The sight of 30 keelboat spinnakers hadn't been seen for a while on Wellington Harbour so it was a notable feature recently.
It was the by-product of three Wellington clubs committing to racing on their respective opening days - Evans Bay Yacht & Motor Boat Club, Lowry Bay Yacht Club and Royal Port Nicholson Yacht Club - and saw 30 spinnaker and seven non-spinnaker keelboats race in the Evans Bay season opener recently.
"For Wellington Harbour, it's been a long time since we've seen that many boats in one place," Evans Bay general manager Ryan Leatham said. "It was really cool.
"If we have a really nice day in the middle of summer, and that's an absolutely magnificent day, we would have about 10 keelboats."
What made it even more significant was the fact the weather was terrible.
"It was diabolical," Leatham said. "We had torrential rain for the first hour."
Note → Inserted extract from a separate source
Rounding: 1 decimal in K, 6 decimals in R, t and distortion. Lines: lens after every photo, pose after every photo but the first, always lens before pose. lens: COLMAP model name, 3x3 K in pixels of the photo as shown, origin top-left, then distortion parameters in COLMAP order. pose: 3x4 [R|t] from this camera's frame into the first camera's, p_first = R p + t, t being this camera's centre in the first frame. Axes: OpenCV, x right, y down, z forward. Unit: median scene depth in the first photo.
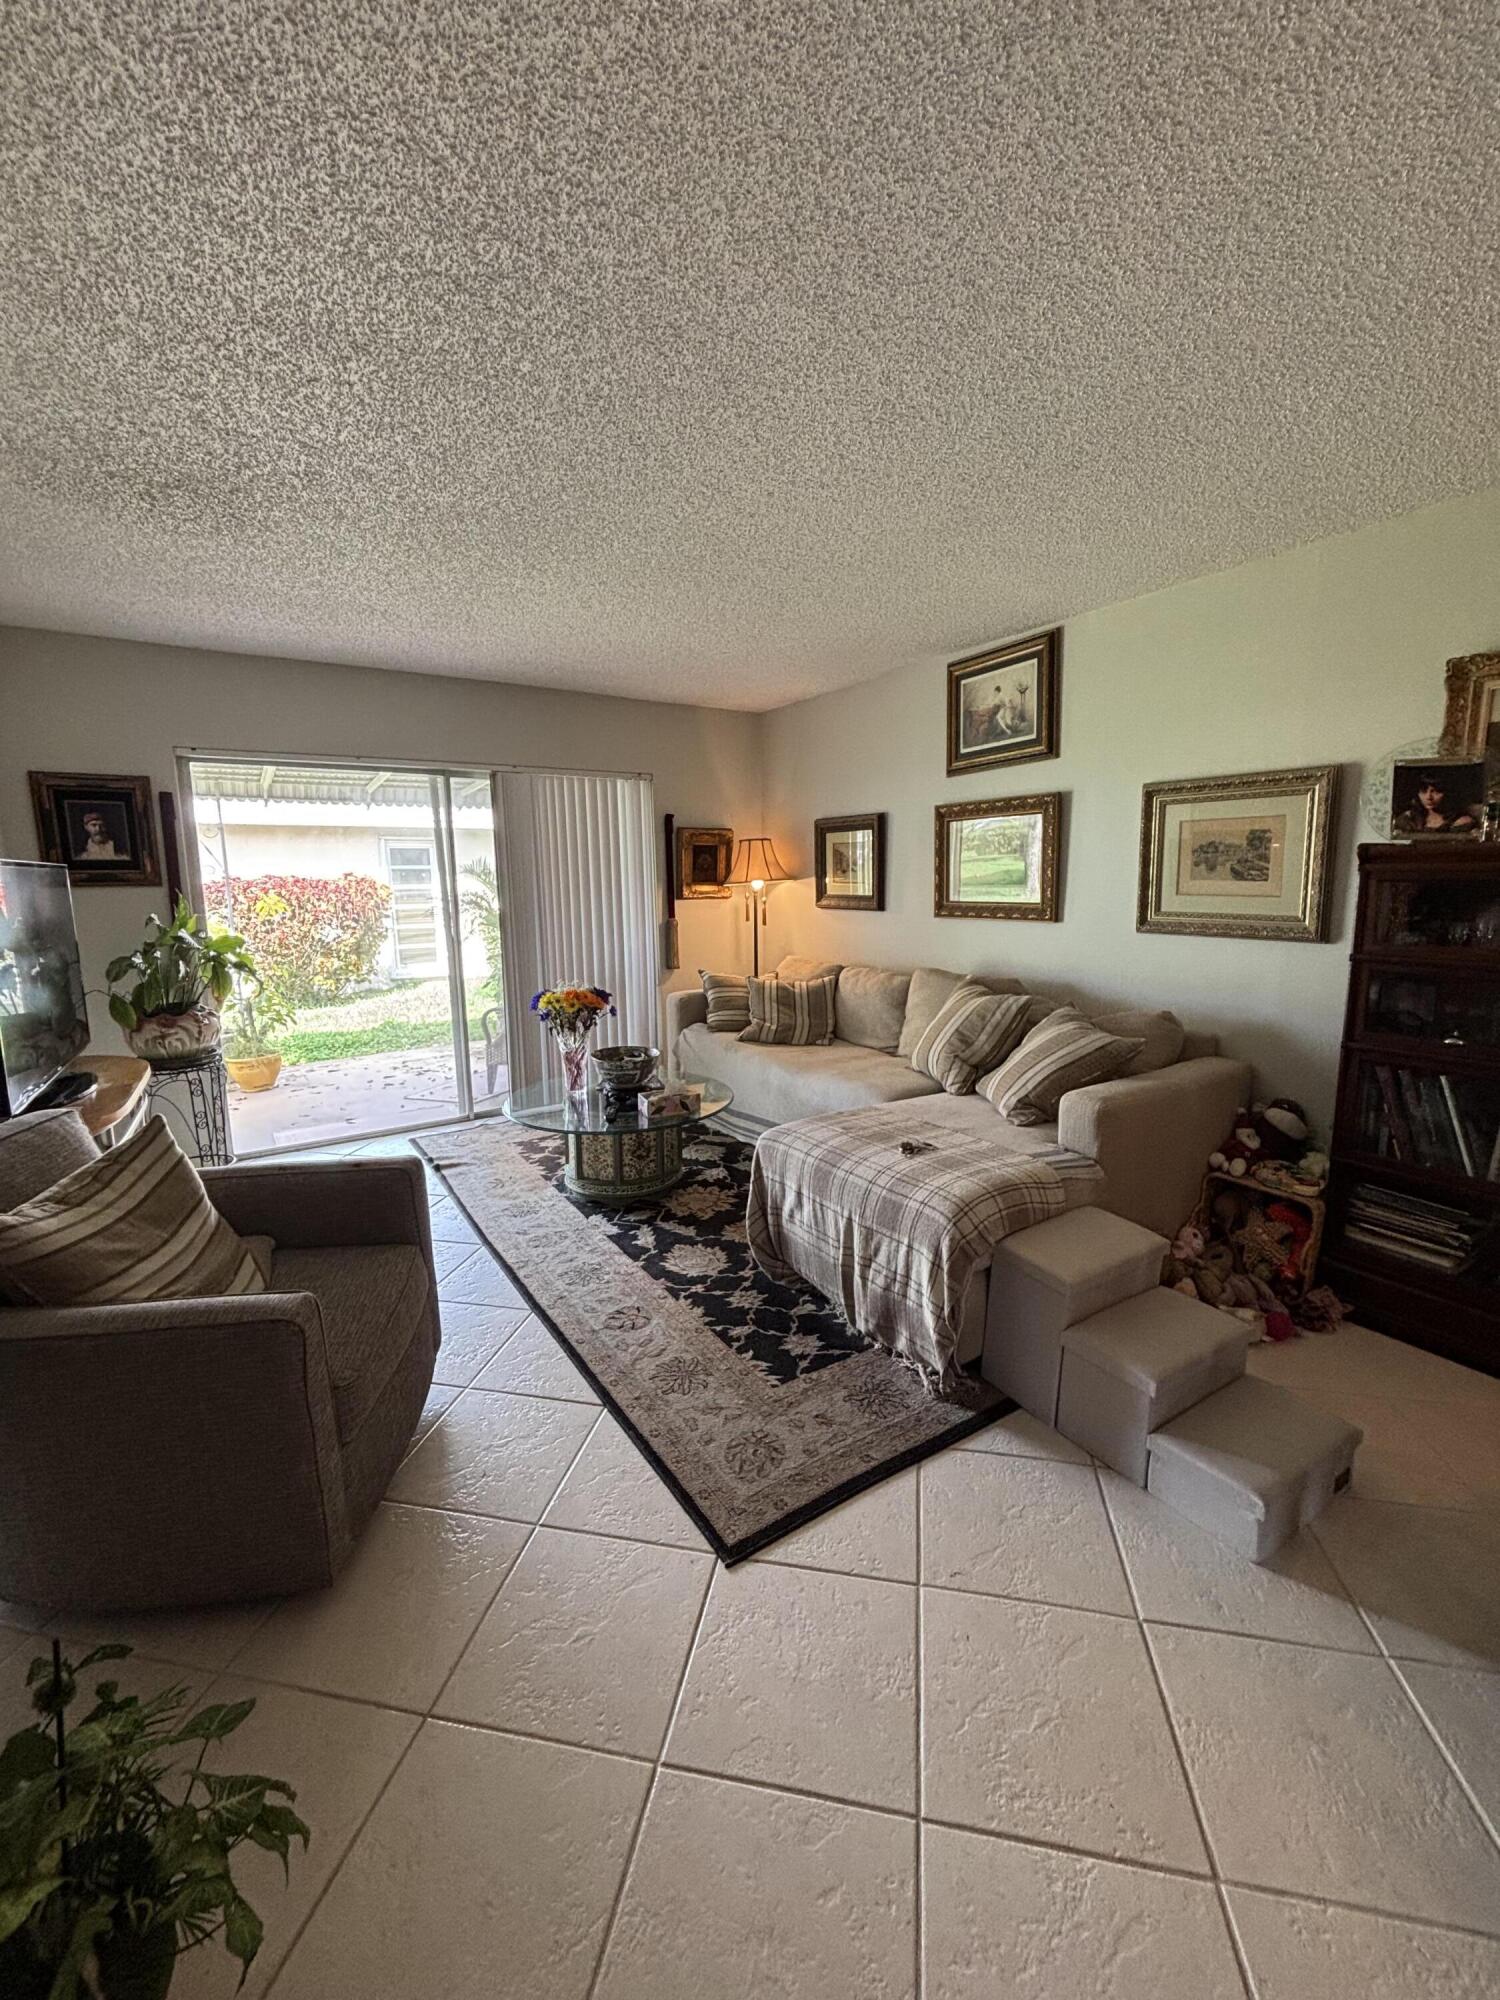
lens RADIAL K [[811.8, 0, 750.0], [0, 811.8, 1000.0], [0, 0, 1]] dist [-0.017349, 0.000179]
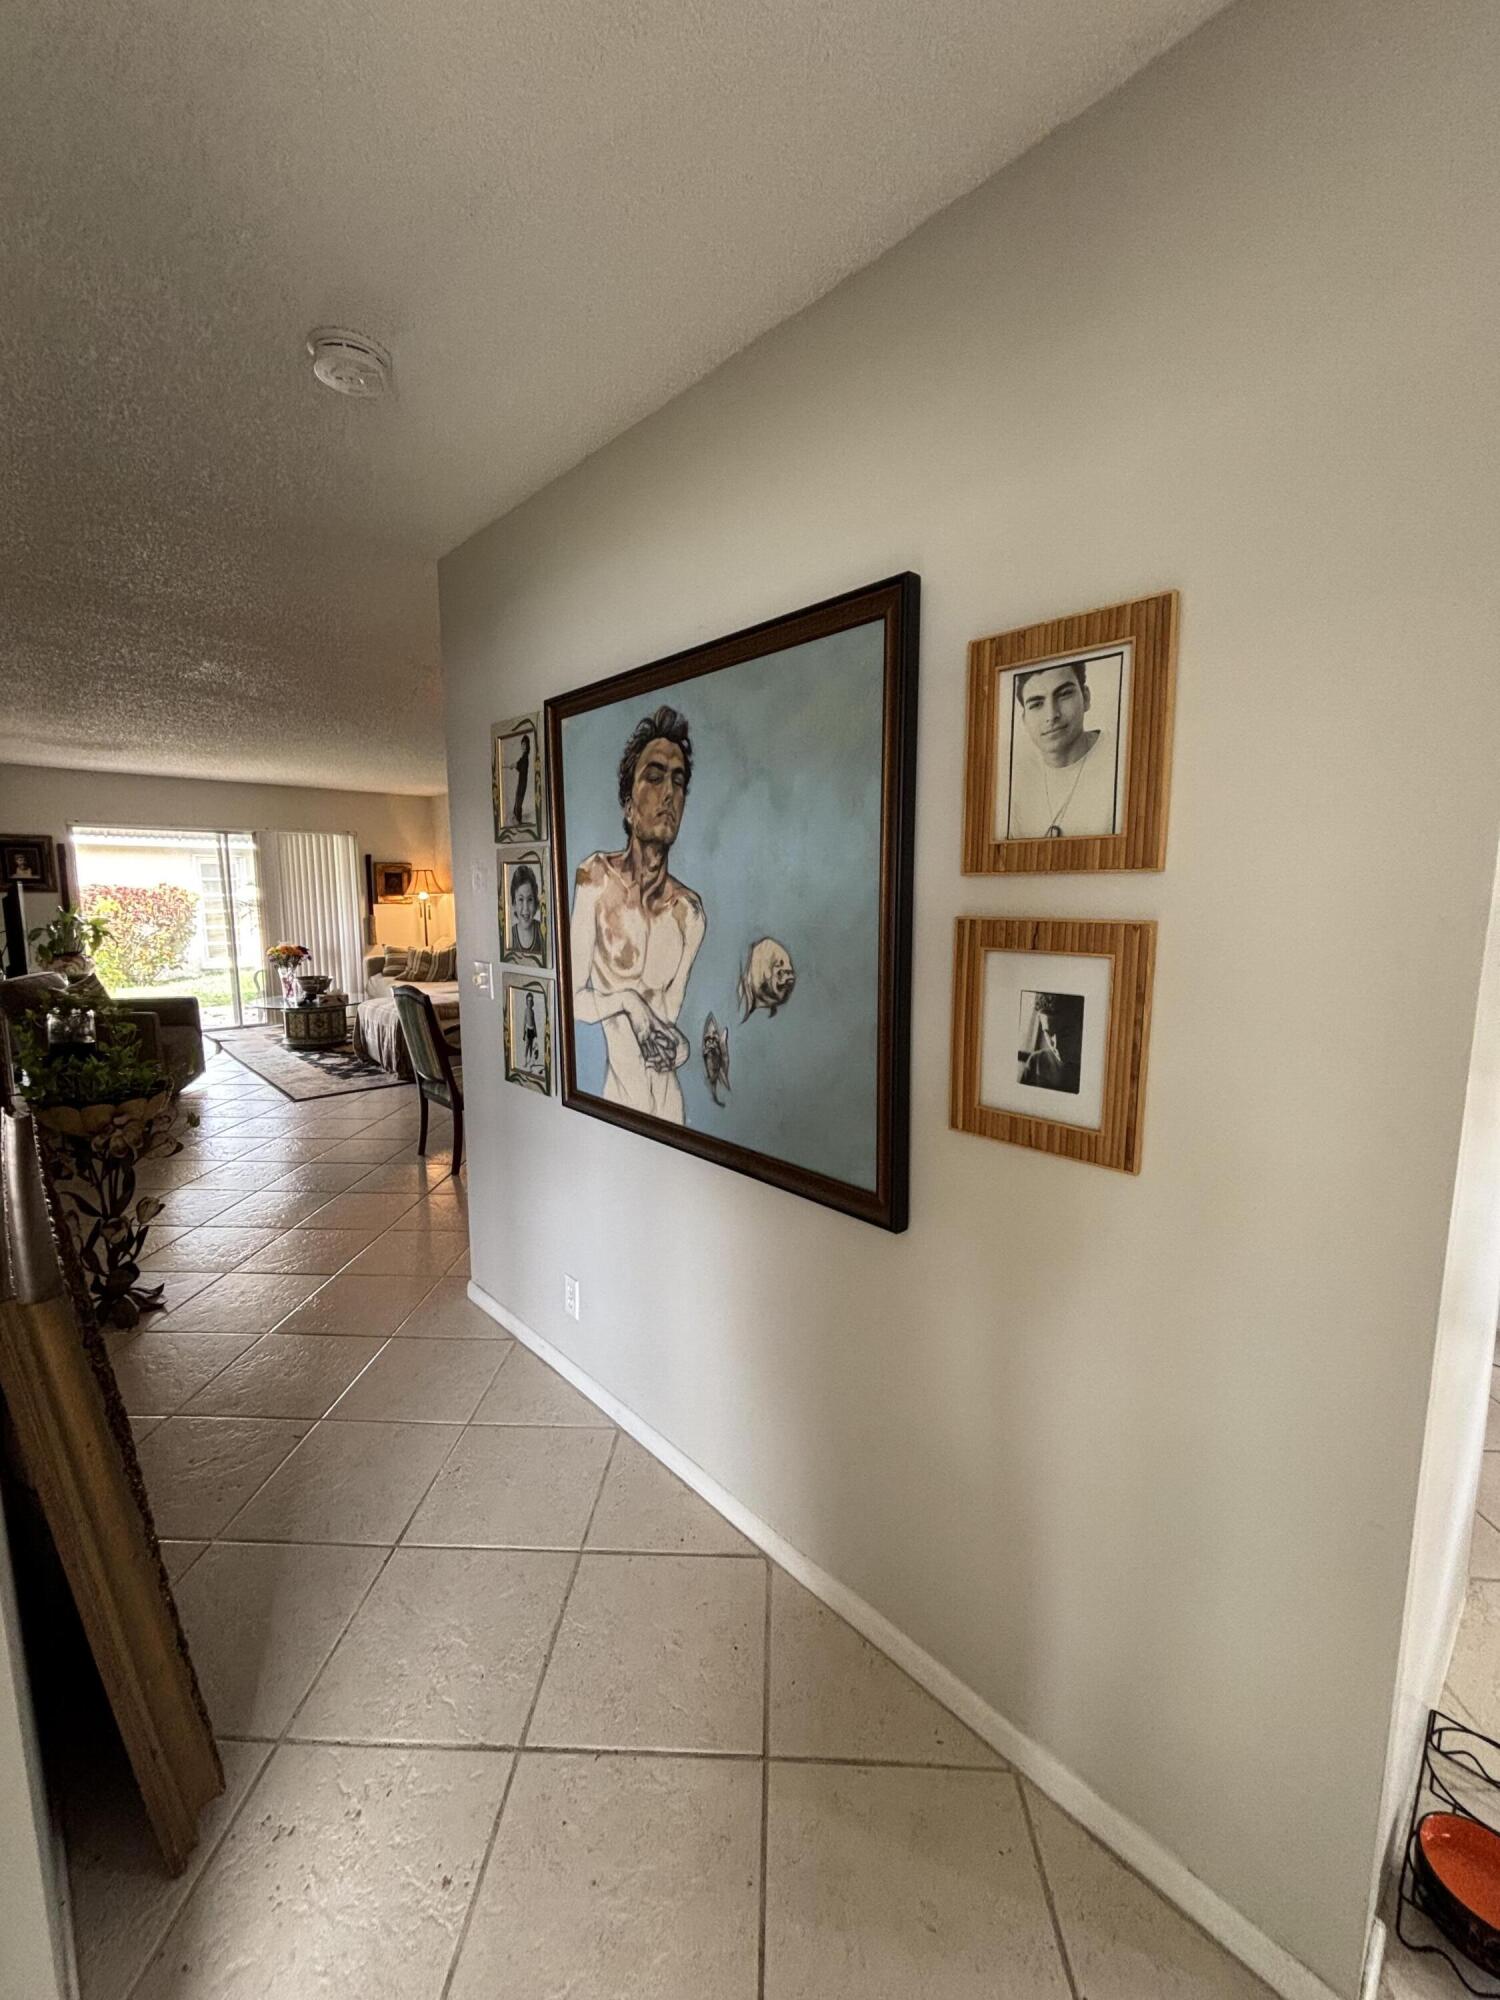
lens RADIAL K [[811.8, 0, 750.0], [0, 811.8, 1000.0], [0, 0, 1]] dist [-0.017349, 0.000179]
pose [[0.985327, -0.007364, 0.170516, 0.459760], [0.010279, 0.999816, -0.016223, 0.132373], [-0.170365, 0.017737, 0.985221, -0.940970]]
The idea of combining racing on opening day was borne out of a meeting called by Port Nicholson commodore Pedro Morgan. He asked to meet with both Lowry Bay and Evans Bay when they had a brainstorm session to come up with ideas to reinvigorate the local sailing scene.
Each club committed to sending keelboats to races over three consecutive weekends (each club's opening day) as well as three other races before the end of November. Port Nicholson also announced the six races would count towards their club championships.
"It's really encouraged the guys to get involved because everyone loves a trophy and they now had a really good temptation to chase it," Leatham said. "We will try to make it a feature for the next few years around opening days.
"The only thing we would look to do differently is spread the additional three races over the season more. Asking people to travel for six weeks in a row is tricky. It's only across the harbour but it turns it into a full day."
Evans Bay have been looking at a lot of things they can do differently, particularly around their junior programme. This was virtually non-existent five years ago and Leatham said the club was effectively dying.
"I was the youngest member, and I'm in my early-thirties, and the next youngest would have been in their fifties," Leatham said. "We were in trouble because there was no one new coming through."
A greater focus on juniors followed the appointment of Chris Hargreaves as commodore and Leatham as general manager. They bought six O'pen Bics and developed a junior pathway from Optimists to Paper Tigers and Waszps via O'pen Bics, RS Fevas, Hobie Waves and 420s.
They're also in talks to have a closer relationship with Scots College who ran a successful sailing academy out of the club but who otherwise operated in isolation.
Their efforts have borne fruit, with 23 children turning up to opening day last weekend. This has grown from about 15 a year ago, five the previous year and none for the 10 years before that.
"We are pretty stoked with how our junior programme is going," Leatham said. "The juniors are our future and we need to look after them."
One significant feature has been the addition of the O'pen Bics and Leatham said the New Zealand O'pen Bic Association had been hugely supportive, even adding Evans Bay to their series last season attended by Sir Russell Coutts, Barry Thom and Barry McKay.
"We ended up with 50 boats, which was the biggest regatta of their season. That gave the young kids doing learn to sail a real boost."
Evans Bay now have about 350 members, although only 100 of those are active. The rest have joined to take advantage of the trailer park or receive the 40 percent discount to use the slipway.
The club will celebrate their centenary next season and have a "hodge-podge" of boats, ranging from the junior and youth classes to keelboats and trailer yachts. Their strongest fleet is the Paper Tiger when they can have as many as 15 boats racing on a good day.
They're hopeful there will be more good days in the future.